Tosun bey bu çok sevdiği kahraman vatansever kadının mezarı başında yemin eder. “bundan sonraki yaşamında ülkesinin insanları için çalışacağına, onları aydınlatacağına ve hiç bir şey den korkmayacağına” Arkadaşı Ali Bey’ e mektup yazarak, en büyük kahramanlardan daha kahraman, cesur ve iyilik anıtı olarak yaşayan çok sevdiği kadının mezarını yapılarak, isminin sürekli yaşamasını ister. Bundan sonraki yaşamında Aliye öğretmenin yeminini gerçekleştirmek için çalışacağını belirtir. Böylece vatanı için canlarını verenler, iyiliğin, güzelliğin sembolü olan insanlar, tüm insanların kalbinde her zaman yaşarlar.    
                   
  *Kişiler ve karakterler:
Vurun Kahpe kitabında Aliye isminde bir öğretmen, nişanlısı Tosun Bey annesi gülsüm Hanım,babası Ömer Efendi ve ona karşı olan Hacı Fettan Efendi, Hüseyin Efendi ve Damyanos gibi kötü niyetli kişilerin yaşadığı olaylar anlatılmaktadır.
Aliye:
Anadolu’ nun bir kasabasında oradaki insanları aydınlatmak, bilgilendirmek için giden idealist genç bir öğretmendir.
Vatanını ve bu vatanın insanlarını çok seven, onları karanlıktan aydınlığa çıkarmaya çalışan dürüst, ilerici, yardımsever ve Kuvayi Milliyeci bir genç kadındır.

  Tosun Bey:
Ülkemizin işgaline karşı mücadele eden kahraman bir asker.

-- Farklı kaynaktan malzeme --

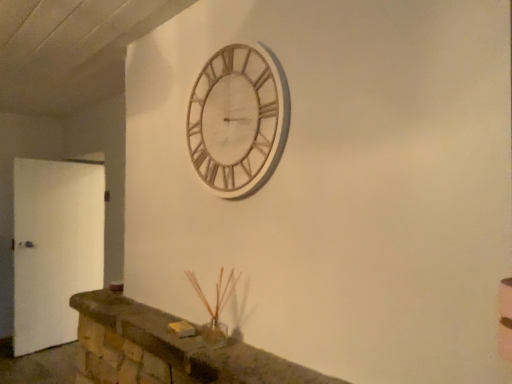
Question: Should I look upward or downward to see wooden clock at upper center?

Choices:
 (A) up
 (B) down

Answer: (A)

Question: Can you confirm if brown stone mantle at lower center is bigger than white matte door at left?

Choices:
 (A) no
 (B) yes

Answer: (A)

Question: Does brown stone mantle at lower center appear on the right side of white matte door at left?

Choices:
 (A) yes
 (B) no

Answer: (A)

Question: Is brown stone mantle at lower center thinner than white matte door at left?

Choices:
 (A) no
 (B) yes

Answer: (A)

Question: Is brown stone mantle at lower center oriented away from white matte door at left?

Choices:
 (A) no
 (B) yes

Answer: (A)

Question: Is brown stone mantle at lower center taller than white matte door at left?

Choices:
 (A) yes
 (B) no

Answer: (B)

Question: Is white matte door at left inside brown stone mantle at lower center?

Choices:
 (A) no
 (B) yes

Answer: (A)

Question: Could you tell me if brown stone mantle at lower center is facing wooden clock at upper center?

Choices:
 (A) yes
 (B) no

Answer: (B)

Question: Does brown stone mantle at lower center appear on the right side of wooden clock at upper center?

Choices:
 (A) yes
 (B) no

Answer: (B)

Question: Is brown stone mantle at lower center positioned behind wooden clock at upper center?

Choices:
 (A) yes
 (B) no

Answer: (B)

Question: Does brown stone mantle at lower center have a greater width compared to wooden clock at upper center?

Choices:
 (A) no
 (B) yes

Answer: (B)

Question: Considering the relative sizes of brown stone mantle at lower center and wooden clock at upper center in the image provided, is brown stone mantle at lower center bigger than wooden clock at upper center?

Choices:
 (A) yes
 (B) no

Answer: (A)

Question: Is brown stone mantle at lower center thinner than wooden clock at upper center?

Choices:
 (A) no
 (B) yes

Answer: (A)

Question: Considering the relative sizes of white matte door at left and brown stone mantle at lower center in the image provided, is white matte door at left shorter than brown stone mantle at lower center?

Choices:
 (A) yes
 (B) no

Answer: (B)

Birçok zorluklara ülkesinin kurtarılması için karşı koyan, savaşan ve bu mücadeleyi vücudunun bir kısmını kaybederek kazanan bir Kuvay-ı Milliyecidir.


Ömer Efendi:
Gülsüm Hanım:
Ömer Efendi, gerçek bir Müslüman, insanlara karşı sevgi dolu, iyiliksever, vatanın kurtarılması mücadelesinde hayatını hiçe sayan dürüst bir insandır.

Aliye’ ye eşi Gülsüm Hala ile birlikte babalık, annelik edip, bir aile veren kişilerdir. Bu iki sevimli yaşlı insanlar hayatları pahasına Kuvay-ı Milliye Hareketinin içinde yer almışlardır.

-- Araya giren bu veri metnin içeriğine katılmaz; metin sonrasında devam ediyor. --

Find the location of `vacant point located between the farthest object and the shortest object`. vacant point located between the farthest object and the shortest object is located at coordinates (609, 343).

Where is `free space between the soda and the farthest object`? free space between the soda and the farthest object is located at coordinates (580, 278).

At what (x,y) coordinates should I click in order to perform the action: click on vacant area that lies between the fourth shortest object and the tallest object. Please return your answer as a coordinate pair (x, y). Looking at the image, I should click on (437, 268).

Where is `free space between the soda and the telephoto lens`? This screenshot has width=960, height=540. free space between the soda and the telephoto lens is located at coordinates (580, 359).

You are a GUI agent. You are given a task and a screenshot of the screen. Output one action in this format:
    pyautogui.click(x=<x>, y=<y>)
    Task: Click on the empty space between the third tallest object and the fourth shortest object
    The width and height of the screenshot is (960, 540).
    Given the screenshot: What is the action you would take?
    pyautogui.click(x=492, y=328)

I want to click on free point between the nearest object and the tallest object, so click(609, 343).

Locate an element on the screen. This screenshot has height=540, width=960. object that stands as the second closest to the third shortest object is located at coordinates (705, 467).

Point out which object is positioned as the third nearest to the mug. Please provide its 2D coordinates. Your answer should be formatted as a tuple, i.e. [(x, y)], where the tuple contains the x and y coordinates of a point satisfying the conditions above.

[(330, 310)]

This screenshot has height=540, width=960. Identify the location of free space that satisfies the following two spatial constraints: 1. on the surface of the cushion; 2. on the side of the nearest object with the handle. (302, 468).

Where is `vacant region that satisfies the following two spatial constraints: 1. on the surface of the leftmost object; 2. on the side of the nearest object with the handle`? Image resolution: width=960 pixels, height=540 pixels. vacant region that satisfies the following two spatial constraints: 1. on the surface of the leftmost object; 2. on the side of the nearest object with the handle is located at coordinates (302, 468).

 Yunan Komutanı Damyanos, Hacı Fettan Efendi ve Hüseyin Efendi:    
 Damyanos, kasabayı işgal eden Yunan ordusunun komutanıdır. Yalancı, sahtekar, çıkar peşinde koşan özel zevklerini her şeyin üstünde tutan zalim bir insandır. Bu zalim yunan komutanına yardım eden Hüseyin Efendi, dindar ve vatansever olarak kendilerini tanıtan Hacı Fettan Efendi, Türk olmalarına karşın yunan komutanından daha aşağılık, sefil, vatan haini olan kişilerdir.  
*Verilemek istenen mesaj:
Vatan sevgisinin, ulus sevgisinin her şeyin üstünde olması gerektiğidir. Örneğin; Aliye öğretmenin vatanın Yunan işgalinden kurtarılması için sevgisini feda etmesidir.

*Romanın İçeriği:
Anadolu’ nun bir kasabasına, öğretmen olarak giden aydın, ilerici genç kızın, yaşadıkları anlatılıyor. Mesleğini idealleri ölçüsünde yaparken, kasaba Yunan işgaline uğramıştır.
İşgalden önce dindar geçinip, halkın aydınlanmasını kendi çıkarları için istemeyenler Aliye öğretmene birçok üzüntü ve sıkıntı yaşatmışlardır. Kasaba yunanlılar tarafından işgal edilince de aynı davranışlarına bir de vatan hainliğini eklerler. Bu davranışlarını da iki yüzlülükle, aşağılık bir şekilde gizlemeye çalışırlar. Gerçekler sonunda ortaya çıkmıştır. Tüm kasaba halkı gerçekten yurdunu seven ve vatanı için sevgisini ve canını feda eden Aliye Öğretmenin değerin öğrenmiş ve onun kalplerini en güzel köşesine yerleştirmişler.
*Romanın Eleştirisi:

Kitabın içeriği hakkında fazla bir eleştiri bulmadım. Çünkü okuyucuya verilmek istenen mesaj verilmiştir. İlk  sayfaları okuduğumda ne kadar sıkıcı gelse de daha sonraki sayfaları çok güzel. Bence okunmaya değer bir kitap. Fakat dili biraz ağır, anlaşılması zor bir kitap.


SONSÖZ


* Kitabın bize kazandırdıkları:
Yaşamımızda en önemli sevginin vatan sevgisi, ulus sevgisi olması gerektiğidir. Ayrıca ikiyüzlü, çıkarcı, ahlaksız, vatan haini insanların her zaman olacağı, ama bizlerin bu kişilerden korkmayarak, ideallerimiz ve doğrularımız için mücadele etmemiz gerektiğini, sonunda doğrunun, iyinin, güzelin, kazanacağını bilmemizdir. Tıpkı Vurun Kahpe kitabındaki Kuvayı Milliyecilerden olan Aliye, Tosun Bey, Ömer Efendi gibi.